Sarah Scaturro is the Eric and Jane Nord Chief Conservator at the Cleveland Museum of Art. A trained fashion and textile conservator and curator, she was previously head conservator at the Costume Institute, Metropolitan Museum of Art, and the textile conservator and assistant fashion curator at Cooper-Hewitt, Smithsonian Design Museum. Her practice centers conservation as a critical act in the curatorial process and is the focus of several exhibitions she has curated, including The Secret Lives of Textiles: Synthetic Materials at the Metropolitan Museum of Art and Cycles of Life: The Four Seasons Tapestries, currently on display at the Cleveland Museum of Art. She is a doctoral candidate at Bard Graduate Center, writing her dissertation on the history of costume conservation in North America and the United Kingdom.

Soon Kai Poh
is a recent graduate of the dual MA/MS program in the History of Art and the Conservation of Historic and Artistic Works at the Conservation Center, Institute of Fine Arts, New York University, specializing in objects conservation with a particular interest in Asian and Near-Eastern works of art. He has completed internships and worked on projects in the conservation labs of the Freer Gallery of Art and Arthur M. Sackler Gallery, the Peabody Essex Museum, the Metropolitan Museum of Art, the Elmer Holmes Bobst Library, and the Philadelphia Museum of Art. As part of his graduate training, he worked on-site at New York University’s Excavations at Aphrodisias in Turkey, and participated in multiple conservation projects at Villa La Pietra, New York University’s academic center in Florence, Italy.

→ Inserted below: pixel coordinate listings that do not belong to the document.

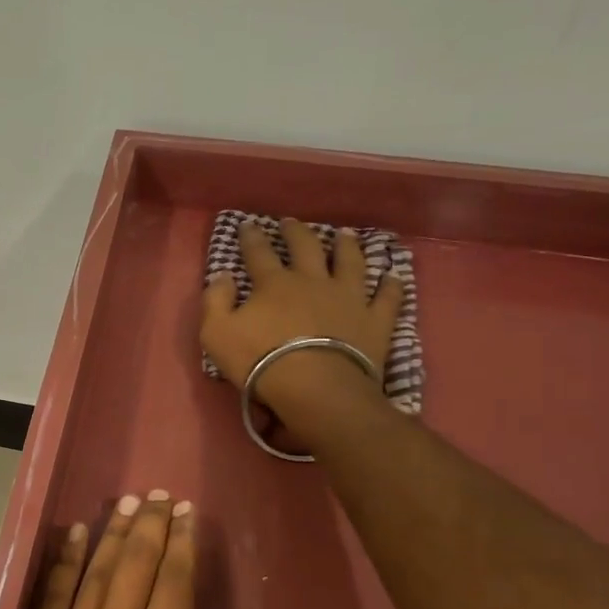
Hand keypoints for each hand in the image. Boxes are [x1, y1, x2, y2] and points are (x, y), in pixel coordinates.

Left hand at [0, 494, 252, 608]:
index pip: (175, 588)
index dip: (183, 547)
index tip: (188, 514)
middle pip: (137, 568)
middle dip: (152, 526)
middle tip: (161, 494)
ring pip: (97, 573)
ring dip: (115, 534)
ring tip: (128, 503)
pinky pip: (51, 596)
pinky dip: (65, 561)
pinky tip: (76, 534)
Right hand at [201, 221, 401, 442]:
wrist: (315, 387)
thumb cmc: (259, 360)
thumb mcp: (216, 333)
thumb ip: (215, 301)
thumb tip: (222, 276)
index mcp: (274, 283)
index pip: (259, 253)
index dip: (251, 237)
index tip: (247, 224)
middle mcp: (313, 281)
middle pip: (306, 247)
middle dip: (296, 232)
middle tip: (291, 222)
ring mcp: (348, 297)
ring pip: (350, 262)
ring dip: (347, 247)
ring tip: (345, 235)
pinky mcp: (375, 320)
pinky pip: (387, 298)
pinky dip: (391, 286)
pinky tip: (393, 276)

His professional interests include the interpretive and technological implications of material culture arising from trans-geographical interactions, theory and practice in conservation, and in sharing the privilege of participating in the histories of objects with others. At Bard Graduate Center, he will continue to explore these multi-variate interests through the Conservation as a Human Science Fellowship, particularly in reconsidering the relationship between the conservator and the objects under their care, as definitions of the (former and) latter continue to shift and broaden.